During the course of civil discovery, the IRS sought the production of several opinion letters related to the purported tax shelter transactions. The IRS claimed that these opinion letters would reflect a law firm’s opinion as to whether it was more likely than not that the transactions at issue would be upheld for federal tax purposes. The partners refused to turn these letters over to the government, claiming that these letters were protected by the attorney-client privilege. The IRS argued that the privilege was waived when the partners relied on affirmative defenses to the penalties that turned on the partnerships’ beliefs or state of mind.
At issue in these consolidated proceedings were accuracy-related penalties under I.R.C. sec. 6662. There are several distinct affirmative defenses to accuracy-related penalties. In this case, the partners specifically did not raise the affirmative defense of reliance on professional tax advice. Rather, the partners claimed that the penalties did not apply because there was substantial authority for the treatments of the items, and because the partnerships reasonably believed that the tax treatment of those items was more likely than not the proper tax treatment.

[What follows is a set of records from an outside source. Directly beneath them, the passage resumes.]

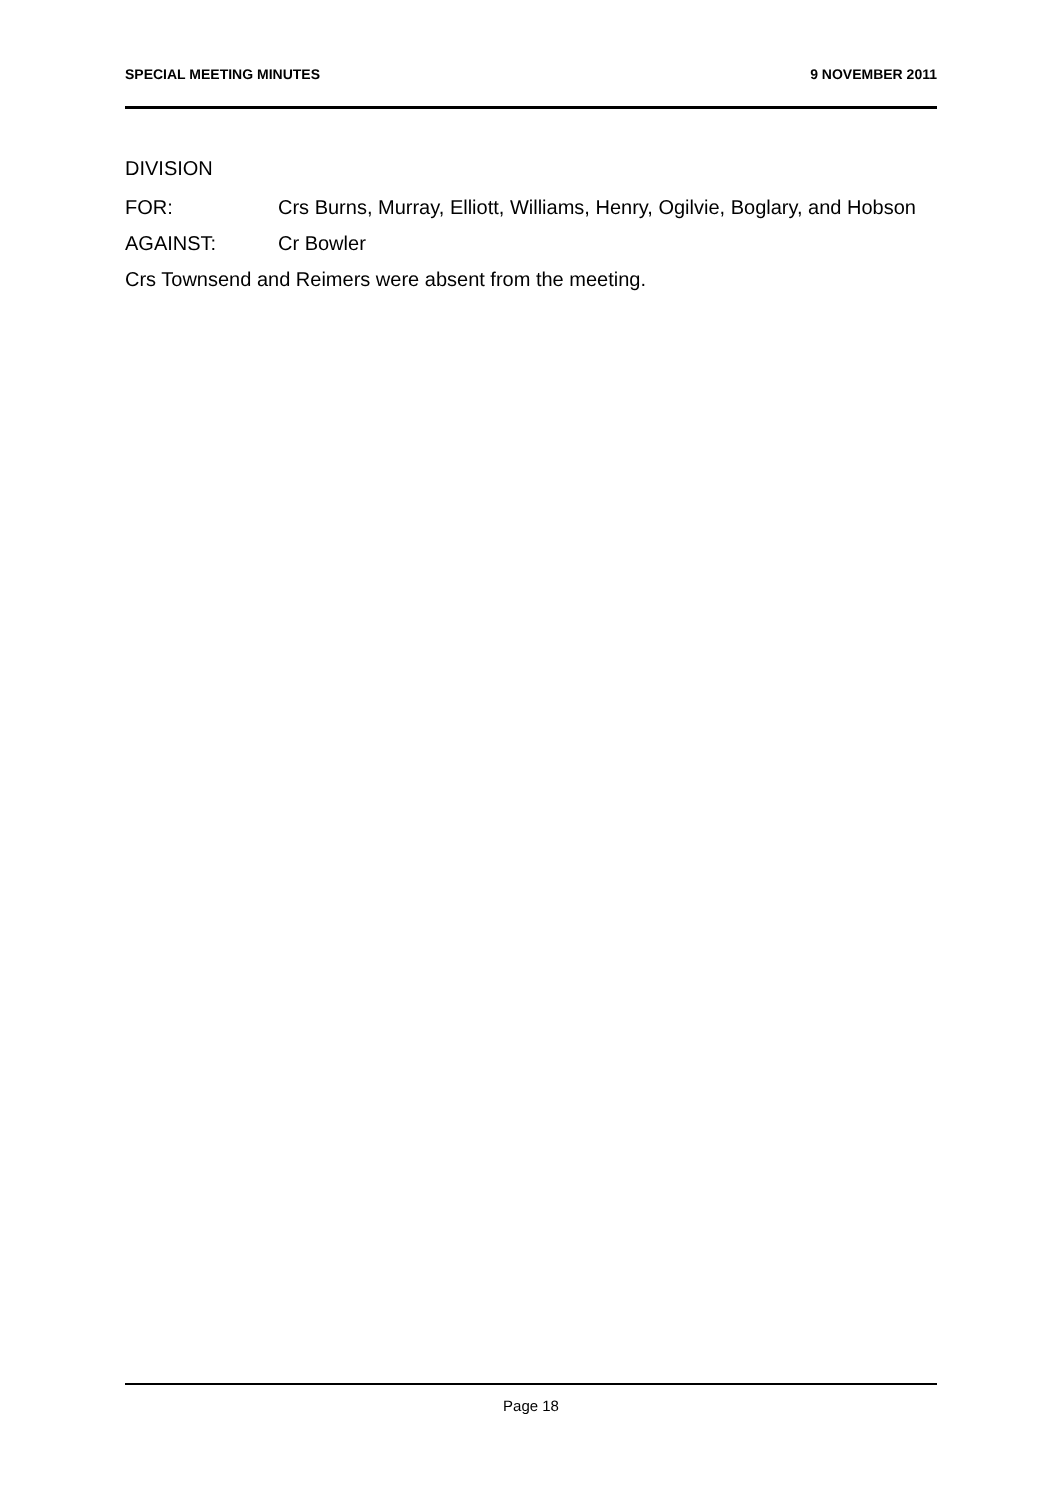SPECIAL MEETING MINUTES 9 NOVEMBER 2011
DIVISION
FOR: Crs Burns, Murray, Elliott, Williams, Henry, Ogilvie, Boglary, and Hobson
AGAINST: Cr Bowler
Crs Townsend and Reimers were absent from the meeting.
Page 18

The partners sought to avoid production of the opinion letters by choosing not to assert a defense based upon reliance on professional tax advice. Instead, the partners hoped that their “good faith” defense would not be considered a waiver of the attorney-client privilege.
The Tax Court did not agree with the partners, and found that the partnerships had waived their attorney-client privileges by putting forth a good faith or state-of-mind defense, which placed the partnerships’ legal knowledge, understanding, and beliefs into contention. The Court found that if the partners “are to rely on the legal knowledge and understanding of someone acting for the partnerships to establish that the partnerships reasonably and in good faith believed that their claimed tax treatment of the items in question was more likely than not the proper treatment, it is only fair that [the IRS] be allowed to inquire into the bases of that person’s knowledge, understanding, and beliefs including the opinions (if considered).”
The Court also held that the partners had forfeited the attorney-client privilege by raising the separate reasonable cause exception to the accuracy-related penalties for the same reasons the Court described in its analysis of the good faith defense.
The Court concluded its opinion by granting the IRS’s motions to compel production of the opinion letters. The Court noted that if the partners did not disclose the opinion letters, then it would consider precluding the partners from introducing other evidence that the partnerships had acted in good faith and that there was an honest misunderstanding of law.